2. Description of the Prior Art
The phase information of a magnetic resonance signal, which describes the attitude (orientation) of the magnetization perpendicular to the B0 field direction, can be used in many ways in magnetic resonance tomography (MRT). For example, the phase information contained in the MR signal can be used to separate fat and aqueous tissue, for flow measurement, in susceptibility-weighted MRT and for temperature determination. In a method known as thermotherapy, the temperature in tumor cells is increased in a targeted manner in order to kill the tumor cells or to make these sensitive to accompanying therapy measures. For example, the tissue heating can take place by focused ultrasound or with the use of lasers. In order to not destroy healthy tissue due to the increased temperature, temperature monitoring of the heated tissue is required. Certain MR parameters—such as the chemical shift, the T1 relaxation time or the diffusion constant for non-invasive temperature measurement—can be used in addition to an invasive temperature measurement with temperature probes placed in the heated tissue.
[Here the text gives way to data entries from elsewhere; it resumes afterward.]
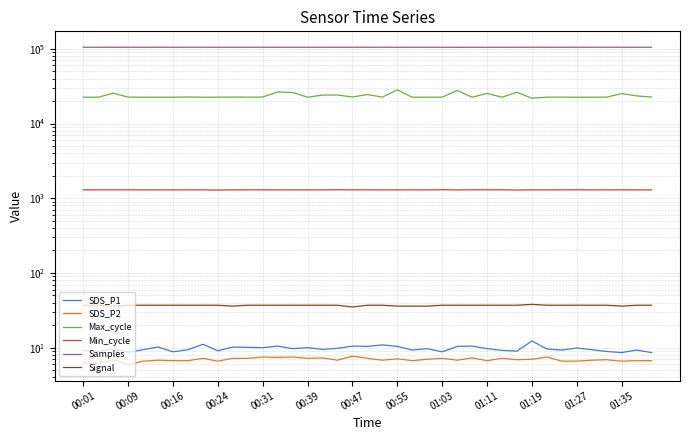

At 31, list the series in order from largest to smallest.

Samples, Max_cycle, Min_cycle, Signal, SDS_P1, SDS_P2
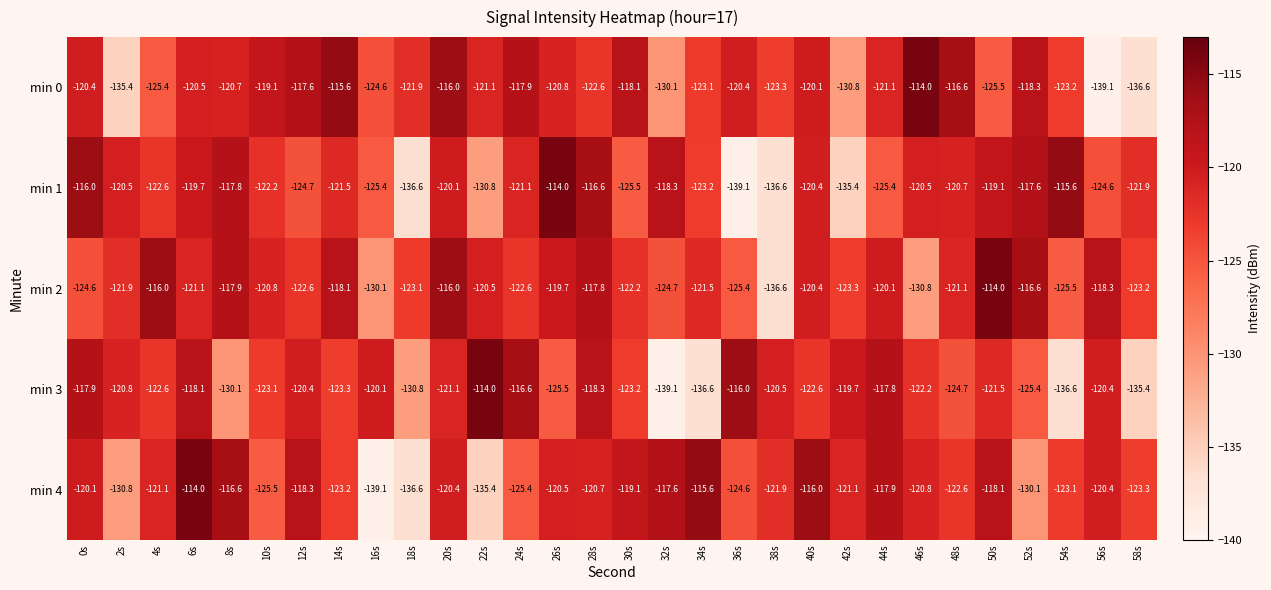

What is the difference between the maximum and minimum values in the min 3 series?

25.1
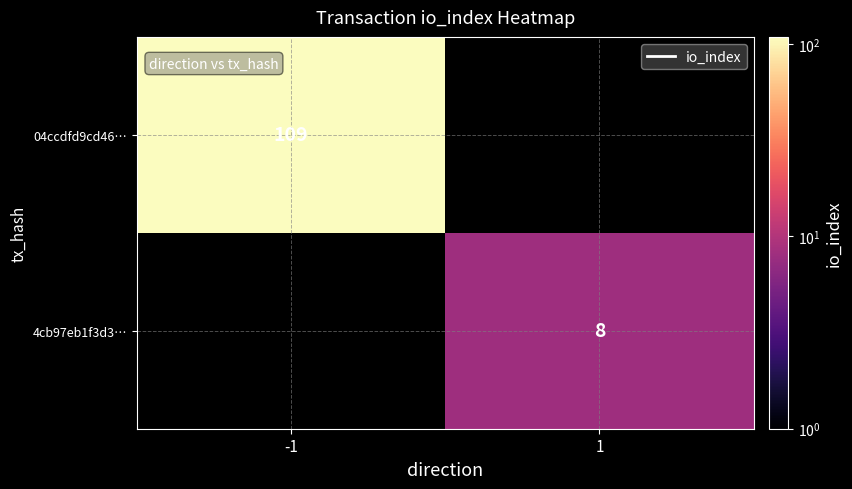

The 4cb97eb1f3d3… series shows 4 at 1. True or false?

False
In the case of temperature monitoring based on the temperature dependency of the chemical shift (PRF), the resonance frequency altered by the temperature change is detected in an image point in an altered phase position. Only temperature changes can be shown in temperature imaging based on chemical shift, for example by taking the difference of two phase image data sets that were acquired at different temperatures. The phase image data set acquired at a known capture temperature serves as a reference data set from which the subsequent phase image data sets are subtracted. These methods operating with reference data sets have the disadvantage that movements of the examination subject between the acquisition of the two data sets, or other external interferences, lead to phase changes that are incorrectly interpreted as temperature changes. Furthermore, the B0 field constancy over time and current drift in the shim coils play a role, since these also lead to phase changes in the detected signal that can likewise incorrectly be identified as temperature changes. In addition to these methods with reference image data sets, there are techniques known as reference-less (reference-free) methods in which a temperature is concluded only from the measured phase values. These methods have the disadvantage that information must exist as to how the MR system-dependent background phase varies spatially across the image. The phase position in an image point is affected not only by the frequency of the magnetization in this image point but also by system components, for example the RF receiver or the demodulator.
In DE 10 2009 058 510.9 a method is described as to how the background phase in phase values of an MR phase image data set can be determined in a simple manner without using reference data sets. In such a method, however, the acquired phase image data set contains only signals of a single tissue type. For application to tissues of multiple tissue types with different frequencies (fat and aqueous, for example), the other tissue type (most often the fat) is suppressed by either only one tissue type being excited, or in that both tissue types are excited and the signals of the one tissue type are destroyed before the signal detection, so that the suppressed tissue type no longer provides any signal contribution to the MR signal. In image points at which low tissue proportions of the unsuppressed signal are contained, the method described in DE 10 2009 058 510.9 delivers only a low signal-to-noise ratio. Moreover, it is often difficult to completely suppress the signals of the unwanted tissue portion.
A further problem is that the susceptibility in the heated fat tissue changes in the case of non-invasive temperature imaging with the use of the proton resonance frequency (PRF) method, which in turn affects the phase values in the immediate vicinity, so the temperature information is adulterated. This subject-dependent phase influence is normally not separable from the system-dependent phase influence (due to B0 field fluctuations, for example).